*INFORMATION PROVIDED*
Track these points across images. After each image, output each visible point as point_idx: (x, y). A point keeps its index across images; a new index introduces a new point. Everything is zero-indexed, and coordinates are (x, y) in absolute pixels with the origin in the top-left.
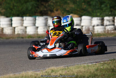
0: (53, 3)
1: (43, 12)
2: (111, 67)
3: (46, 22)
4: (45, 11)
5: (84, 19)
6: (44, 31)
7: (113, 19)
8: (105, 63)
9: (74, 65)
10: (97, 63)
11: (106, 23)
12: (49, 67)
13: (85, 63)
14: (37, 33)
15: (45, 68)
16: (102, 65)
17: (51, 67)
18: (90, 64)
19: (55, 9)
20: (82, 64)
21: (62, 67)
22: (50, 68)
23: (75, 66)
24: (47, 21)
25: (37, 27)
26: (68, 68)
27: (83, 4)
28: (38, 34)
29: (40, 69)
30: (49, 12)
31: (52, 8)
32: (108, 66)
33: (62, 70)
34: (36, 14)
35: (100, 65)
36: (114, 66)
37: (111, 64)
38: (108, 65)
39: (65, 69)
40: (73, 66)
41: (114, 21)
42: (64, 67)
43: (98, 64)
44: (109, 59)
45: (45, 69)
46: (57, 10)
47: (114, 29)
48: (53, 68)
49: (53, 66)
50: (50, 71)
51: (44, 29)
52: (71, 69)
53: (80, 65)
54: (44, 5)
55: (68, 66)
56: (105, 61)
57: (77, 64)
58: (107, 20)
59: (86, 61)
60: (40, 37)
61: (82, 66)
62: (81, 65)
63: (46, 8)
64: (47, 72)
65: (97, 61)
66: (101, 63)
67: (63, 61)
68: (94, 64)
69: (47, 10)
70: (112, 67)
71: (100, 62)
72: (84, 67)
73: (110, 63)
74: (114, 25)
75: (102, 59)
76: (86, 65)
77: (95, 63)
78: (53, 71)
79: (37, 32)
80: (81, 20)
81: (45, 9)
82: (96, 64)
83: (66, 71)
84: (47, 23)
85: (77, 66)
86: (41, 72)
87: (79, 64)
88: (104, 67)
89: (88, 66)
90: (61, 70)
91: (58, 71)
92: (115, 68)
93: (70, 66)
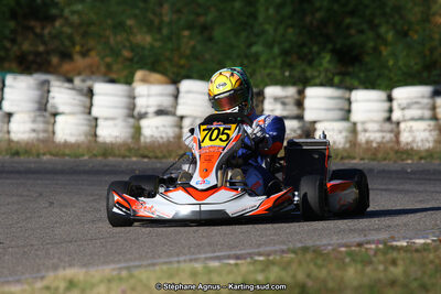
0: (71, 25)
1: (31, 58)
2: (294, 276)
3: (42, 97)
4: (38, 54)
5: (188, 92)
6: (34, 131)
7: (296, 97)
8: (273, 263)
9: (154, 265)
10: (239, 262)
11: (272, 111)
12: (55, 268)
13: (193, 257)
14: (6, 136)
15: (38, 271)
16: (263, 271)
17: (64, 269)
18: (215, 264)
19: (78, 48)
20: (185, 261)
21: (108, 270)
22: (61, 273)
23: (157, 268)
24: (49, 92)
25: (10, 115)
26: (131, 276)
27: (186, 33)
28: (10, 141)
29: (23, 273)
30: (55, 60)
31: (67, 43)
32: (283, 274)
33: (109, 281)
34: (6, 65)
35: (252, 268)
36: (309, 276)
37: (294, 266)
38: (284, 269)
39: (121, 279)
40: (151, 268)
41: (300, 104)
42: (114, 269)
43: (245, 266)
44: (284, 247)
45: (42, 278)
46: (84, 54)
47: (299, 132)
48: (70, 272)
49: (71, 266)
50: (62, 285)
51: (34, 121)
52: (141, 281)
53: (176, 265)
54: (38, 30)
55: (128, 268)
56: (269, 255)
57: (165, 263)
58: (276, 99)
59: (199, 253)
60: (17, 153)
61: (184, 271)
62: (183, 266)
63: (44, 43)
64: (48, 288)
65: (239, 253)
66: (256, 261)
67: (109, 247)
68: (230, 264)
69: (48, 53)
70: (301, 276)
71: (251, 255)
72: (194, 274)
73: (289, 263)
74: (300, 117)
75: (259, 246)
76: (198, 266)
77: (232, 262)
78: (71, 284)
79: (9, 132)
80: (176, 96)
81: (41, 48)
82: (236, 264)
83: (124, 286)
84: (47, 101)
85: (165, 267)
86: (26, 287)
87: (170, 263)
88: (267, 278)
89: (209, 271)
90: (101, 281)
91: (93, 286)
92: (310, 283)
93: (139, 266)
---
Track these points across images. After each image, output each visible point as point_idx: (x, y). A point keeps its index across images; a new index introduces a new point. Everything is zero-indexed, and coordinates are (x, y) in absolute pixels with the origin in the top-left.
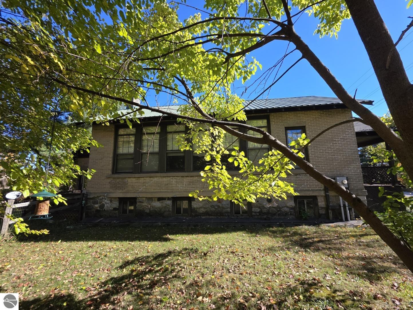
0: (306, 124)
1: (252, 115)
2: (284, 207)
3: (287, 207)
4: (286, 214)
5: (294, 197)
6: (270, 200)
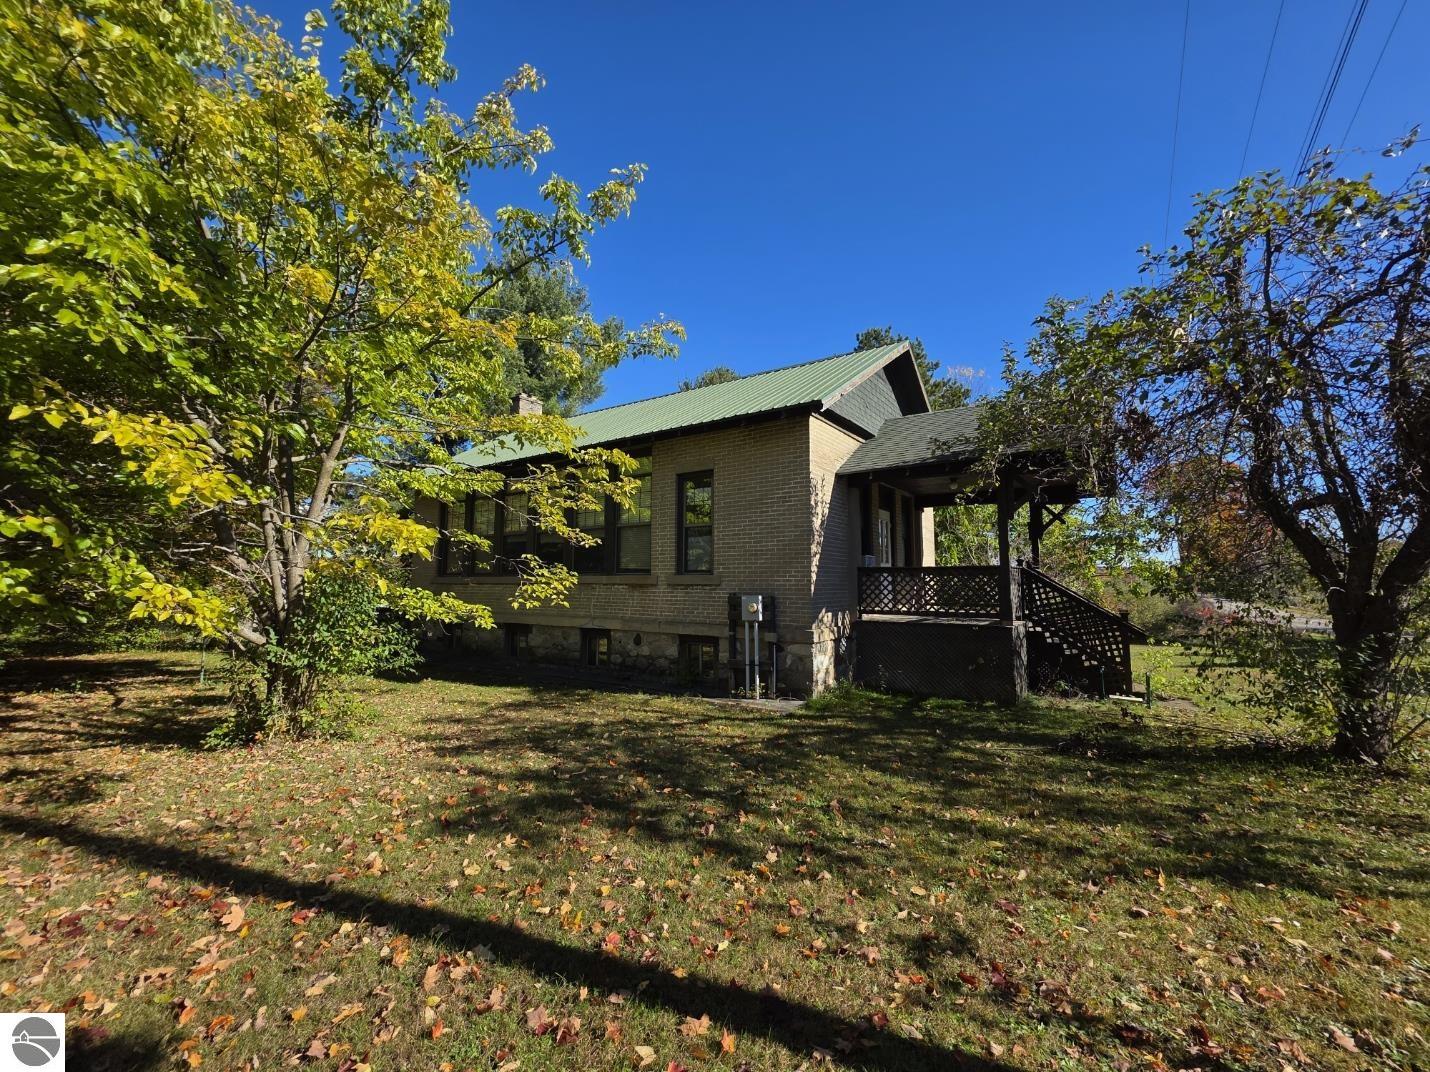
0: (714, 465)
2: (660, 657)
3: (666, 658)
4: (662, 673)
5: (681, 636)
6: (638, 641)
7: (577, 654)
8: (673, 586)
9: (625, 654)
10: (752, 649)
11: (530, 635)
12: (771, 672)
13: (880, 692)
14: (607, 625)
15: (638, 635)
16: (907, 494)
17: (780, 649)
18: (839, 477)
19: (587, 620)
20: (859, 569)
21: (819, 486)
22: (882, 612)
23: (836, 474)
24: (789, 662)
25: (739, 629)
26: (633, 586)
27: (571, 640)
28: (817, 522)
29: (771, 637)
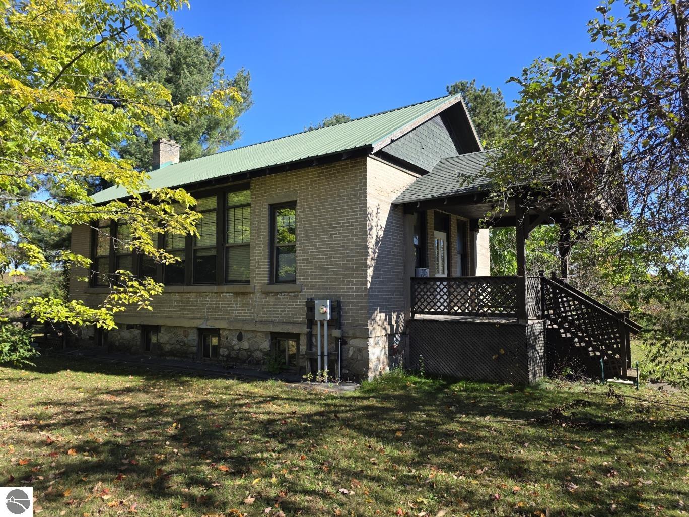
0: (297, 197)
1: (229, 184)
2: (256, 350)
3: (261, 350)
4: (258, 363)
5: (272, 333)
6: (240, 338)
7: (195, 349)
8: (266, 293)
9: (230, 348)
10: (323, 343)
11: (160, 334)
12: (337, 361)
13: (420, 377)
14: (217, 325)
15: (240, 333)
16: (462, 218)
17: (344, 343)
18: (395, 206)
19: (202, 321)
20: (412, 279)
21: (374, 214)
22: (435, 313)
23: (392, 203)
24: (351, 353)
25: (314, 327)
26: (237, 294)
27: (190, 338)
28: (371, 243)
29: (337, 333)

*TASK ITEM*
Retype exactly, and only, the lines above from the one where "9: (74, 65)" occurs up to and including the one where "69: (47, 10)" occurs.

*SOLVED PROBLEM*
9: (74, 65)
10: (97, 63)
11: (106, 23)
12: (49, 67)
13: (85, 63)
14: (37, 33)
15: (45, 68)
16: (102, 65)
17: (51, 67)
18: (90, 64)
19: (55, 9)
20: (82, 64)
21: (62, 67)
22: (50, 68)
23: (75, 66)
24: (47, 21)
25: (37, 27)
26: (68, 68)
27: (83, 4)
28: (38, 34)
29: (40, 69)
30: (49, 12)
31: (52, 8)
32: (108, 66)
33: (62, 70)
34: (36, 14)
35: (100, 65)
36: (114, 66)
37: (111, 64)
38: (108, 65)
39: (65, 69)
40: (73, 66)
41: (114, 21)
42: (64, 67)
43: (98, 64)
44: (109, 59)
45: (45, 69)
46: (57, 10)
47: (114, 29)
48: (53, 68)
49: (53, 66)
50: (50, 71)
51: (44, 29)
52: (71, 69)
53: (80, 65)
54: (44, 5)
55: (68, 66)
56: (105, 61)
57: (77, 64)
58: (107, 20)
59: (86, 61)
60: (40, 37)
61: (82, 66)
62: (81, 65)
63: (46, 8)
64: (47, 72)
65: (97, 61)
66: (101, 63)
67: (63, 61)
68: (94, 64)
69: (47, 10)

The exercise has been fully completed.